The shootings became so frequent in Baghdad this summer that Horst started keeping his own count. Between May and July, he said, he tracked at least a dozen shootings of civilians by contractors, in which six Iraqis were killed and three wounded. The bloodiest case occurred May 12 in the neighborhood of New Baghdad. A contractor opened fire on an approaching car, which then veered into a crowd. Two days after the shooting, American soldiers patrolling the same block were attacked with a roadside bomb.

On May 14, in another part of the city, private security guards working for the US Embassy shot and killed at least one Iraqi civilian while transporting diplomats from the Green Zone, according to an embassy official who spoke on condition that he not be named.
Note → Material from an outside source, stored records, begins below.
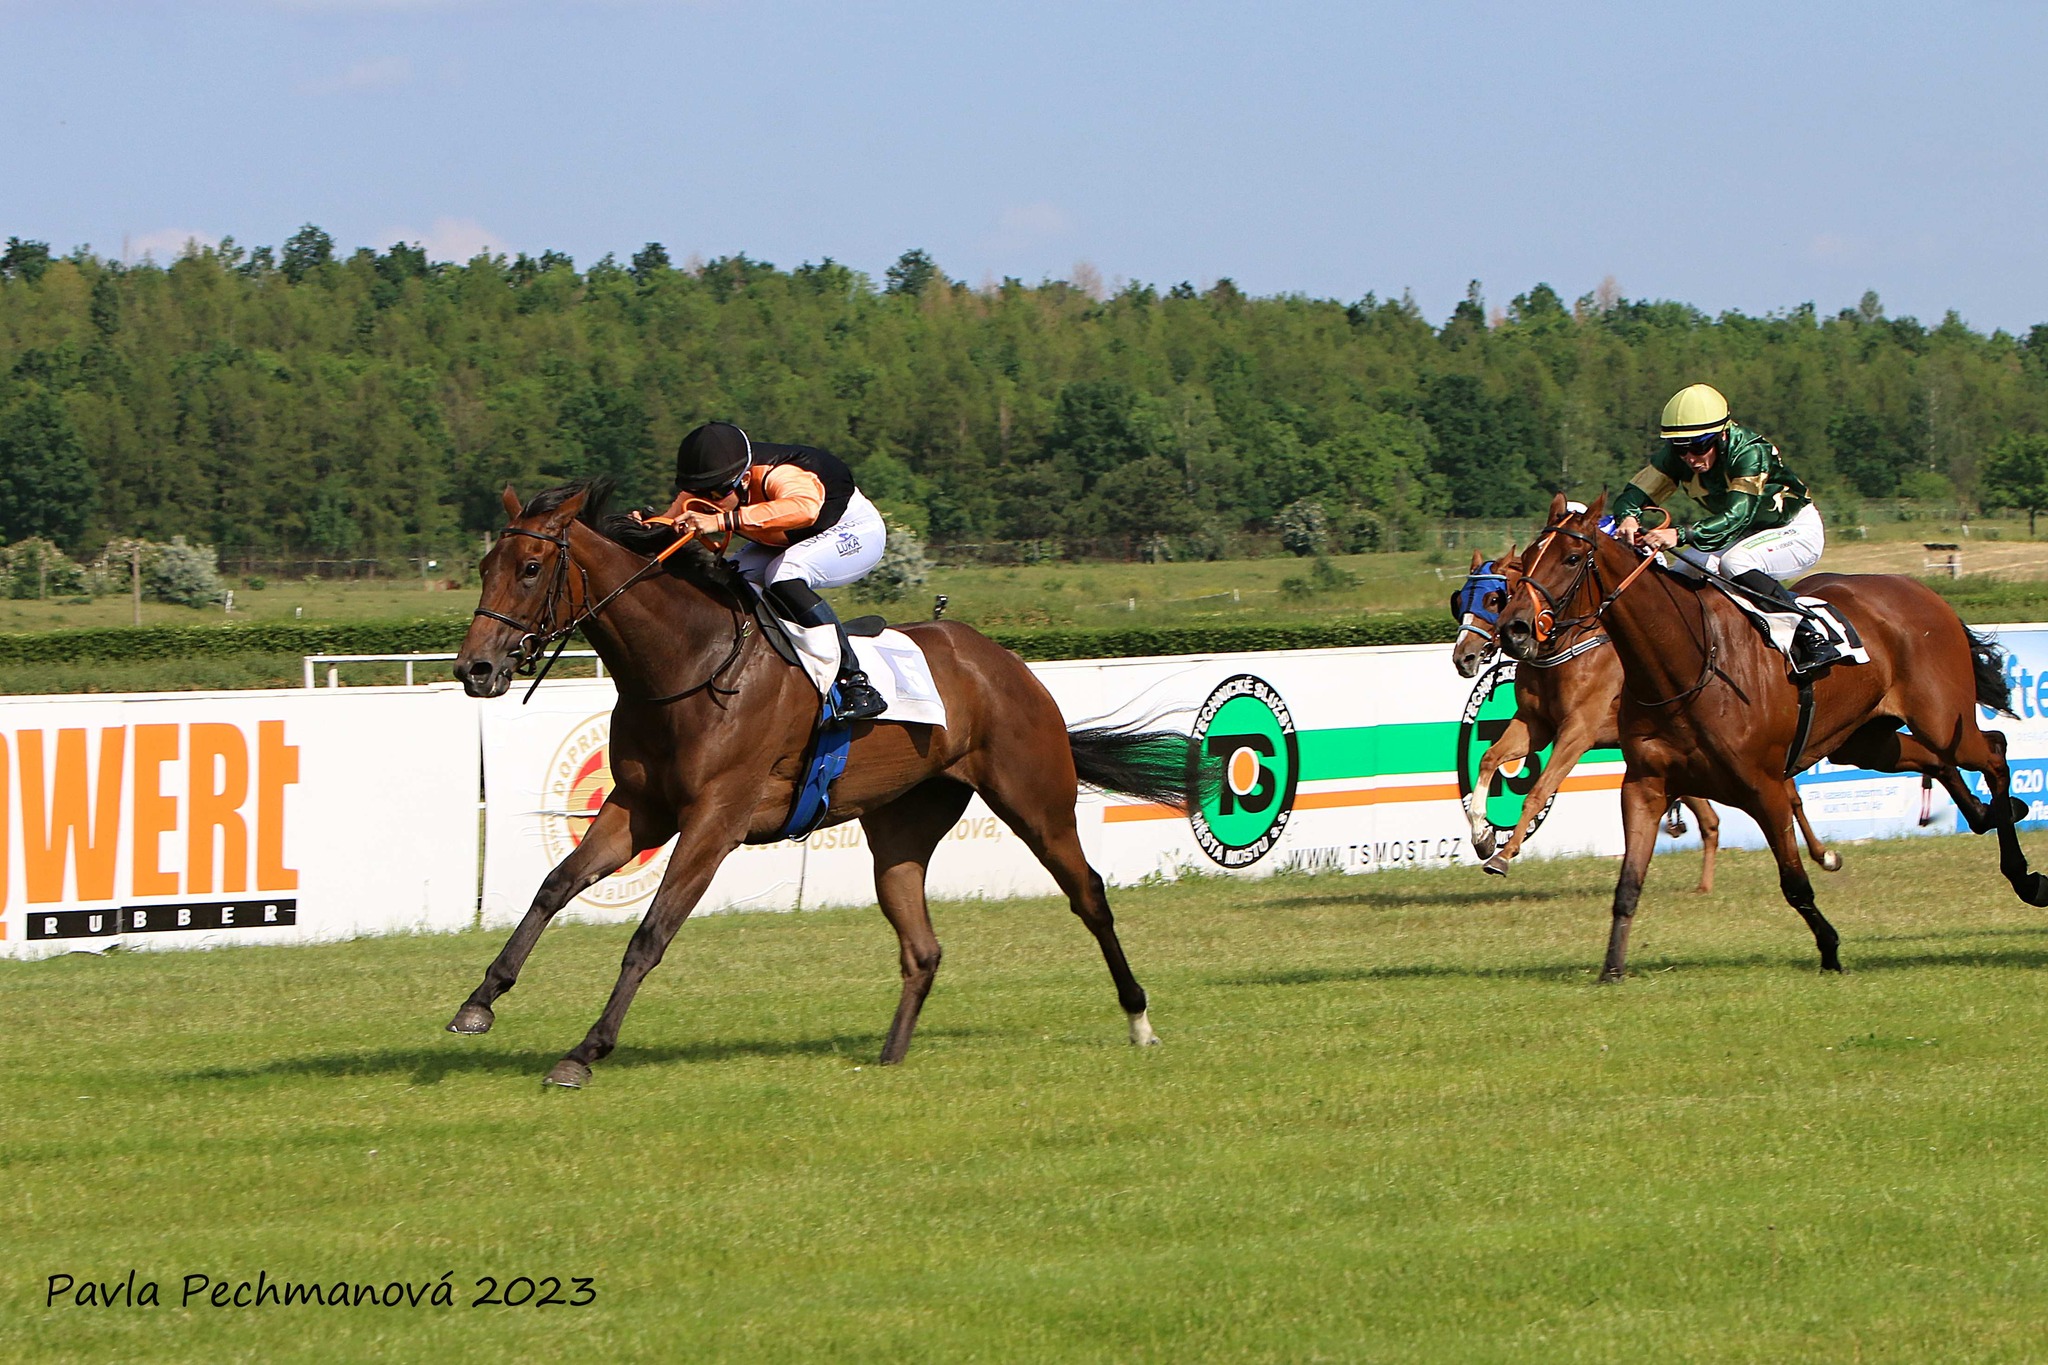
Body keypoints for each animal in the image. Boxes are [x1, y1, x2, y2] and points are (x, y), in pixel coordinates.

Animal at [448, 480, 1187, 1088]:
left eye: (531, 568)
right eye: (485, 568)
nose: (474, 669)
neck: (690, 663)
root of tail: (1004, 662)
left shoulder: (715, 820)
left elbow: (650, 933)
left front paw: (586, 1051)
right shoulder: (640, 808)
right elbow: (555, 885)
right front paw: (479, 1001)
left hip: (1035, 799)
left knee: (1089, 895)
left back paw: (1140, 1022)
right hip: (901, 829)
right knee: (923, 947)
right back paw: (889, 1058)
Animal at [1441, 548, 1843, 892]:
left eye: (1494, 599)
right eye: (1460, 601)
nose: (1464, 657)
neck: (1568, 646)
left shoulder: (1578, 730)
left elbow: (1539, 790)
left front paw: (1504, 855)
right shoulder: (1537, 723)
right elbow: (1489, 758)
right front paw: (1482, 836)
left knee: (1787, 797)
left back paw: (1823, 855)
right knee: (1720, 816)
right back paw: (1710, 881)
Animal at [1490, 497, 2048, 978]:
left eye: (1571, 557)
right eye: (1527, 560)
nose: (1513, 629)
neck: (1688, 662)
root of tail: (1925, 593)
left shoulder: (1765, 787)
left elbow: (1795, 884)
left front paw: (1831, 951)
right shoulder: (1645, 785)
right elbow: (1628, 884)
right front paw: (1611, 969)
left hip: (1939, 714)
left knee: (1992, 751)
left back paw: (2025, 873)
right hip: (1867, 741)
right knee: (1938, 760)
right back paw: (1990, 815)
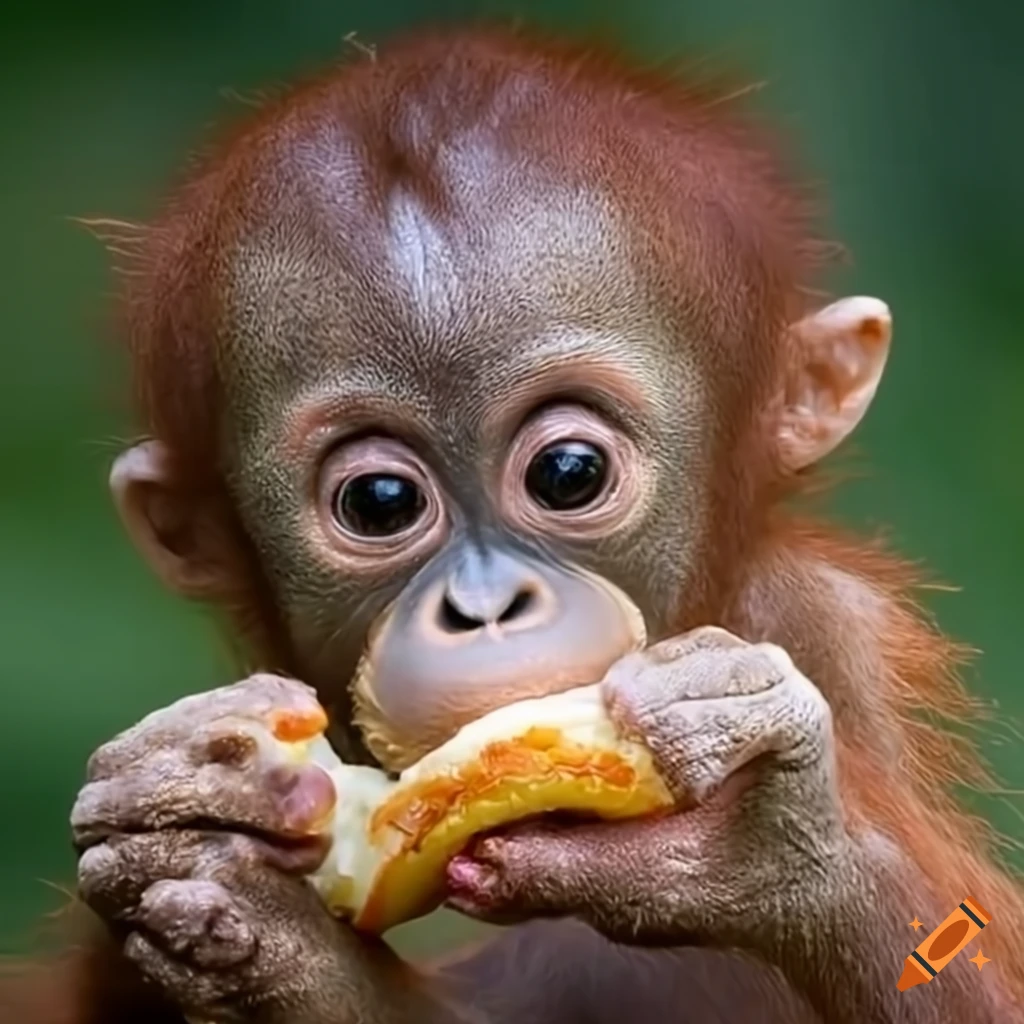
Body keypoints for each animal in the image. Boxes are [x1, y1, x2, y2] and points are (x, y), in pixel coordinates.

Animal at [3, 22, 1023, 1024]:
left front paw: (778, 827)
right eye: (381, 502)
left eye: (568, 474)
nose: (486, 605)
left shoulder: (826, 632)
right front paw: (203, 842)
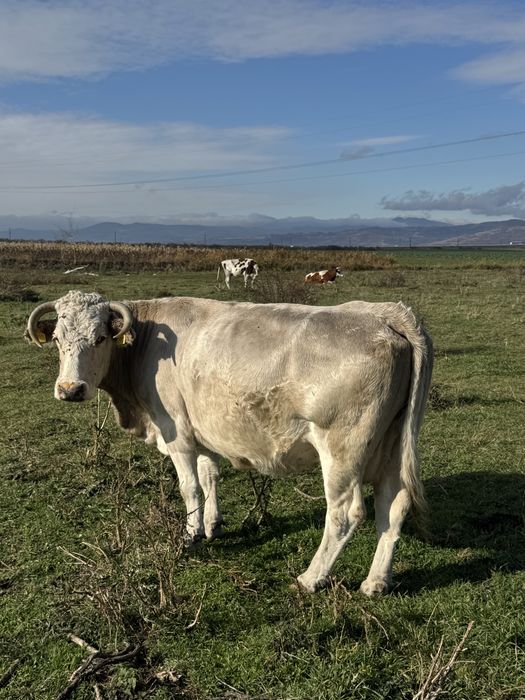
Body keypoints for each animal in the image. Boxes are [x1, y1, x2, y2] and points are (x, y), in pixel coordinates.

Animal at [26, 290, 433, 595]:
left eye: (99, 339)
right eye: (58, 340)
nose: (70, 389)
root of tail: (387, 315)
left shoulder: (176, 432)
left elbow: (189, 487)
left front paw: (190, 535)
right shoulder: (204, 430)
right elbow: (210, 478)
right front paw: (212, 524)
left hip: (342, 450)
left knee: (345, 513)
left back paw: (311, 578)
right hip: (392, 448)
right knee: (393, 507)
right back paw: (376, 582)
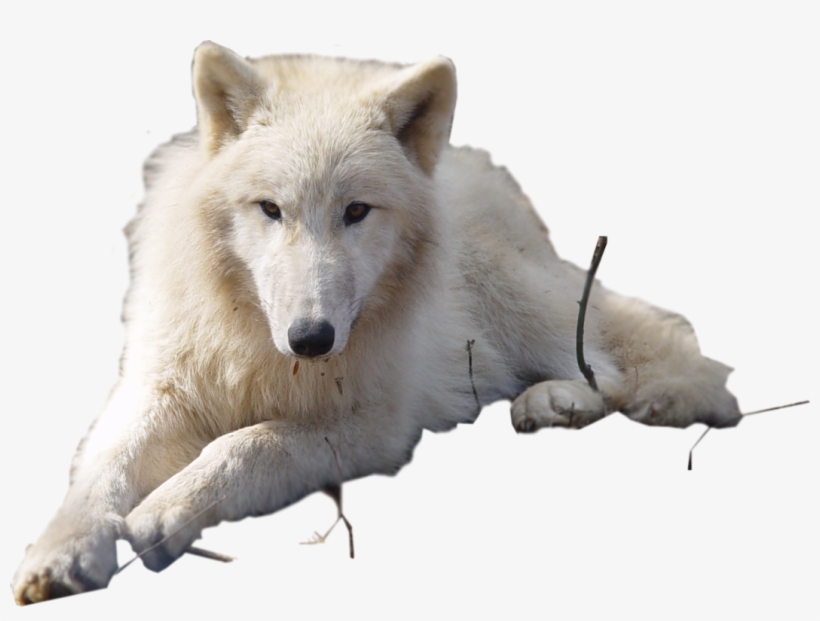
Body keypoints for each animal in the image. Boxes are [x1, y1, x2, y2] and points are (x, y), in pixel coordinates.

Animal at [12, 41, 741, 605]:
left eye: (356, 210)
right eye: (270, 208)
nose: (312, 338)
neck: (262, 348)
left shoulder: (377, 422)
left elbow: (250, 444)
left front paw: (166, 509)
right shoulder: (159, 387)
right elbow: (102, 467)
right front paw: (60, 553)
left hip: (504, 288)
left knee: (604, 364)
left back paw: (555, 400)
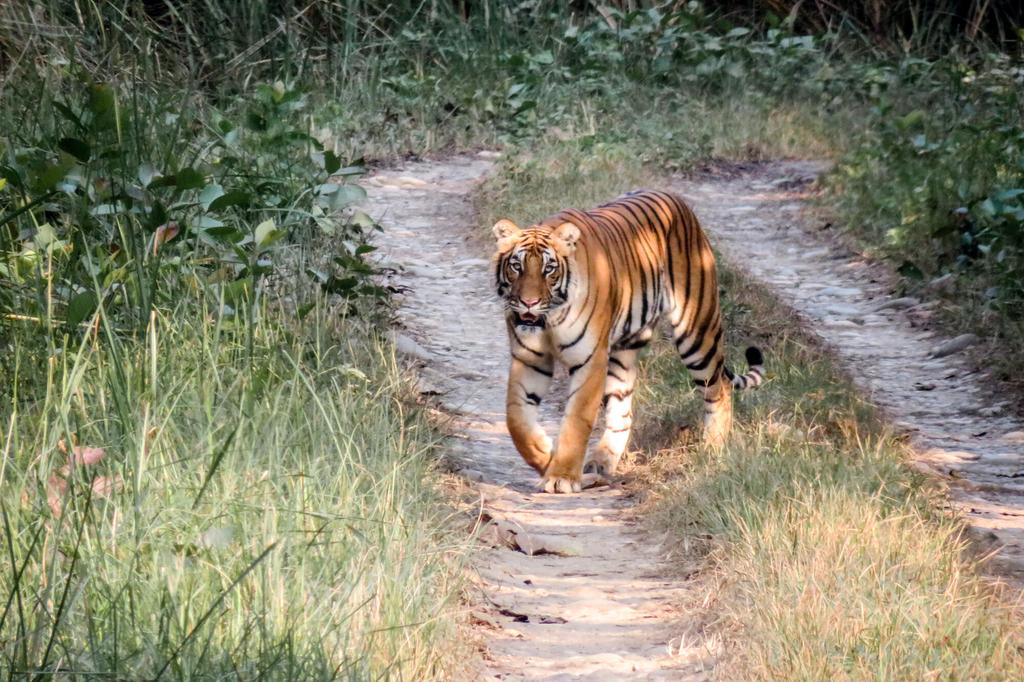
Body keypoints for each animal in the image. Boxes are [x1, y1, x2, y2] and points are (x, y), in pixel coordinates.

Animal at [491, 189, 764, 494]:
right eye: (516, 266)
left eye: (549, 270)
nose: (529, 302)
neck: (550, 319)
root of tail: (677, 199)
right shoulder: (529, 359)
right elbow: (516, 420)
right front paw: (545, 455)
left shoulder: (590, 361)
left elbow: (576, 421)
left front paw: (561, 476)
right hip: (623, 353)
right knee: (623, 412)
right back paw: (601, 462)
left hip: (696, 331)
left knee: (720, 387)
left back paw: (714, 448)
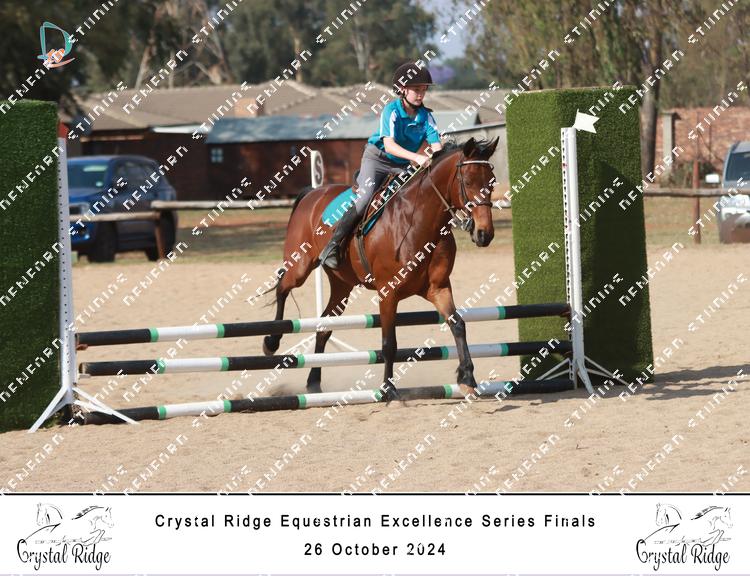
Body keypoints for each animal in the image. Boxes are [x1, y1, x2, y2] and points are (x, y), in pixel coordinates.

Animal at [262, 137, 499, 401]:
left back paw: (314, 383)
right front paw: (388, 389)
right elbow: (389, 343)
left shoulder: (438, 288)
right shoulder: (388, 292)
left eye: (492, 182)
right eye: (467, 182)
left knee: (324, 326)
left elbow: (458, 325)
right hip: (300, 266)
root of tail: (312, 193)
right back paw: (271, 342)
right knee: (282, 287)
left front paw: (467, 378)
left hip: (342, 285)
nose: (484, 234)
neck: (420, 222)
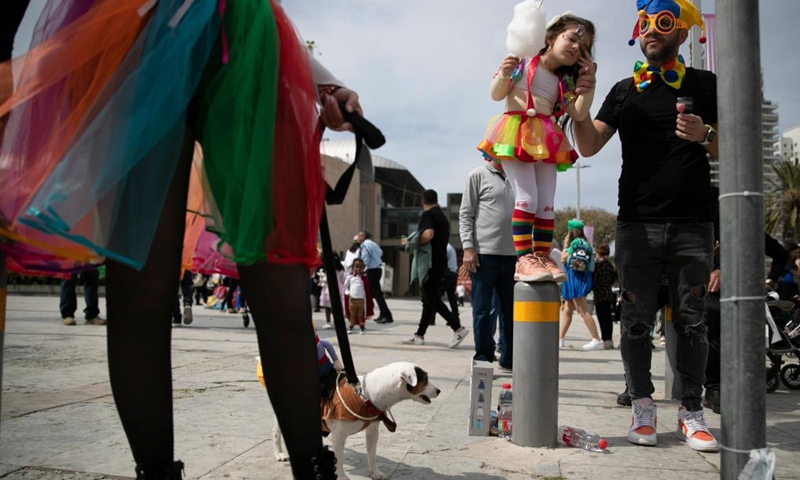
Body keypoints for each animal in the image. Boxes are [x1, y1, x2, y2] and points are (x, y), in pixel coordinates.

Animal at [272, 362, 440, 478]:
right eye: (425, 379)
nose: (439, 390)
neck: (365, 394)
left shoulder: (373, 430)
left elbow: (371, 453)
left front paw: (375, 473)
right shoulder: (338, 435)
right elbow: (339, 458)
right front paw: (341, 477)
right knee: (276, 432)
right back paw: (279, 454)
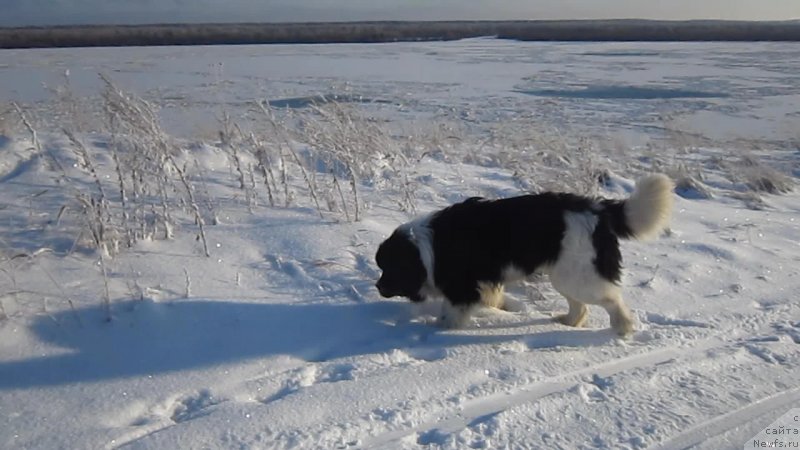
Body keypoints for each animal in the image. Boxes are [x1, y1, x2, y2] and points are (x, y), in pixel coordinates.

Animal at [376, 174, 676, 336]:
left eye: (388, 269)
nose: (378, 287)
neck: (426, 249)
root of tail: (597, 208)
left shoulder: (461, 288)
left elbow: (451, 314)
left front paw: (437, 330)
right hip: (566, 273)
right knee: (581, 305)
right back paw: (568, 322)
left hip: (578, 275)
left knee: (611, 300)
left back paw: (622, 329)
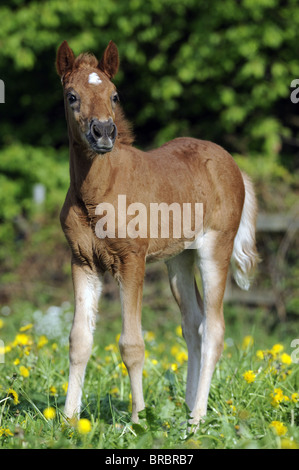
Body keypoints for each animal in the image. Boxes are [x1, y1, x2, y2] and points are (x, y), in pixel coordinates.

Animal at [56, 40, 260, 426]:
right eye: (72, 96)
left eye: (115, 95)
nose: (103, 133)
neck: (96, 192)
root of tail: (234, 165)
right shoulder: (82, 262)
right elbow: (79, 340)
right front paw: (69, 421)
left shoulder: (131, 262)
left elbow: (132, 344)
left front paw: (137, 420)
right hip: (179, 260)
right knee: (193, 325)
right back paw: (186, 408)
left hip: (215, 250)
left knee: (214, 329)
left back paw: (197, 418)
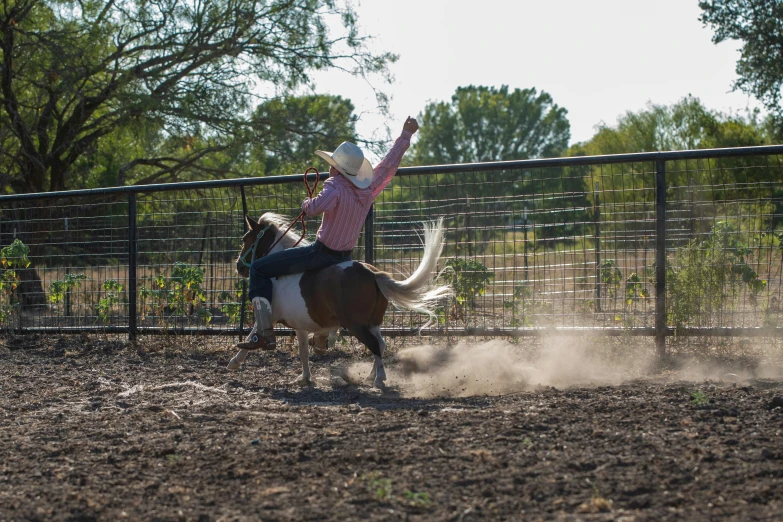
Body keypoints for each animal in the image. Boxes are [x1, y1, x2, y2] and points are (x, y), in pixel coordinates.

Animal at [227, 211, 454, 386]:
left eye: (245, 239)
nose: (238, 267)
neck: (277, 276)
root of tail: (372, 273)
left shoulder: (272, 313)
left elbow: (255, 332)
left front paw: (235, 361)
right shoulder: (299, 325)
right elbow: (303, 351)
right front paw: (305, 378)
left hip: (356, 325)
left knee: (374, 344)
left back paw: (379, 379)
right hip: (372, 323)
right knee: (380, 344)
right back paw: (370, 375)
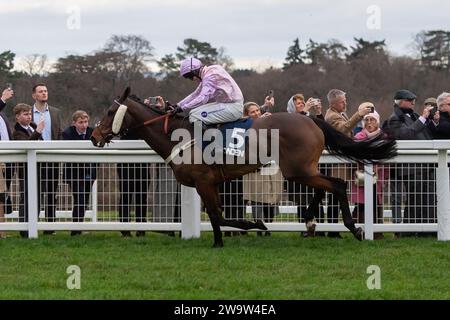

Two security contractors were dismissed from their jobs over the shooting.

Employees of private security firms are immune from prosecution in Iraq, under an order adopted into law last year by Iraq's interim government. The most severe punishment that can be applied to them is revocation of their license and dismissal from their job, US officials said. Their heavy presence stems in large part from the Pentagon's attempts to keep troop numbers down by privatizing jobs that would once have been performed by American forces.

There are at least 36 foreign security companies -- most from the United States and Britain -- and 16 Iraqi firms registered to operate here, according to the Interior Ministry, and as many as 50 more are believed to have set up shop illegally. Their total workforce is estimated at 25,000; many are military veterans, though levels of experience vary. As of December, contracts to provide security for US government agencies and reconstruction firms in Iraq had surpassed $766 million, according to a recent Government Accountability Office report.

Johann R. Jones, director of the Private Security Company Association of Iraq, a trade organization representing such companies, known as PSCs, disputed Horst's characterization of their performance in an e-mail response.

''Whilst the behavior of a few PSCs is unhelpful, we have to also keep in mind that 'bad apples' are present in all organizations, including the MNF-I," wrote Jones, using the acronym for Multinational Forces-Iraq, the US-led military coalition here.

Security and other contractors working in Iraq have been frequent victims of violence. According to a Defense Department report to Congress last month, 166 contractors were killed and 1,005 wounded between May 1, 2003, and Oct. 28, 2004. The most publicized attack incident came on occurred March 31, 2004, when four employees of Blackwater Security Consulting, a North Carolina-based company, were killed and their bodies dragged through the volatile western city of Fallujah.

The US Embassy official said that he was ''extremely concerned" about shootings involving private security companies but that the vast majority of security contractors were highly professional. Of 122 shootings by contractors protecting embassy officials since July 2004, only three have resulted in disciplinary actions, according to US officials who monitor private security companies.

''Look, we're in a war zone," the official said. ''They are high targets. The insurgents know when they see SUVs rolling down the street. There are people trying to kill them all the time, and sometimes they have to respond."

Horst declined to provide the name of the contractors whose employees were involved in the 12 shootings he documented in the Baghdad area. But he left no doubt that he believed the May 12 shooting, in which three people were killed, led directly to the attack on his soldiers. ''Do you think that's an insurgent action? Hell, no," Horst said. ''That's someone paying us back because their people got killed. And we had absolutely nothing to do with it."

Asadi said Iraqi civilians nevertheless think private security guards are American soldiers. ''They have the same bodies, the same looks," he said. ''The only difference is the Humvees," vehicles used by the military but not by private firms.